--- TASK MATERIAL ---
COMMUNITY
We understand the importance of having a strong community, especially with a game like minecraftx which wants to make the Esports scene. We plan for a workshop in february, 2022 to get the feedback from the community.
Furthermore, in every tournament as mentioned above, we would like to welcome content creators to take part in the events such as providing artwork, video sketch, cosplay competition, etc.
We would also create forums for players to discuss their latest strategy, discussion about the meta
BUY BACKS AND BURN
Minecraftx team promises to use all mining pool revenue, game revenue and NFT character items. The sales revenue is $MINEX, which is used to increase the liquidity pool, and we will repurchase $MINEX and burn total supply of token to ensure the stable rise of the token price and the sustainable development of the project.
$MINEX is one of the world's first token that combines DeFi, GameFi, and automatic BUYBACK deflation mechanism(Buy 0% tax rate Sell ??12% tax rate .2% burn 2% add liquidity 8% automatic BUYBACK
---
--- TASK MATERIAL ---
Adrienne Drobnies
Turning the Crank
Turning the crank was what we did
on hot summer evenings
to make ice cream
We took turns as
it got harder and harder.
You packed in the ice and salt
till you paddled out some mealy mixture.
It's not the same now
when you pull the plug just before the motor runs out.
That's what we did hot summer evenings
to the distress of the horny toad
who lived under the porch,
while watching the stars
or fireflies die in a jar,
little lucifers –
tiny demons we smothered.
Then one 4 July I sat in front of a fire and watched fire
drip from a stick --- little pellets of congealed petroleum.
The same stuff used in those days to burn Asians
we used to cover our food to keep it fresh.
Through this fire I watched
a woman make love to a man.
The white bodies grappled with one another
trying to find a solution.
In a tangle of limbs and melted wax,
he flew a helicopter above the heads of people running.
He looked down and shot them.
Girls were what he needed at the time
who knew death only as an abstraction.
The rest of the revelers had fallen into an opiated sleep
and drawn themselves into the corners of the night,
---
Take the line above containing "it got harder and harder.", the line containing "and drawn themselves", and all lines in between, and copy them exactly without anything else.

*OUTPUT FOR THIS EXERCISE:*
it got harder and harder.
You packed in the ice and salt
till you paddled out some mealy mixture.
It's not the same now
when you pull the plug just before the motor runs out.
That's what we did hot summer evenings
to the distress of the horny toad
who lived under the porch,
while watching the stars
or fireflies die in a jar,
little lucifers –
tiny demons we smothered.
Then one 4 July I sat in front of a fire and watched fire
drip from a stick --- little pellets of congealed petroleum.
The same stuff used in those days to burn Asians
we used to cover our food to keep it fresh.
Through this fire I watched
a woman make love to a man.
The white bodies grappled with one another
trying to find a solution.
In a tangle of limbs and melted wax,
he flew a helicopter above the heads of people running.
He looked down and shot them.
Girls were what he needed at the time
who knew death only as an abstraction.
The rest of the revelers had fallen into an opiated sleep
and drawn themselves into the corners of the night,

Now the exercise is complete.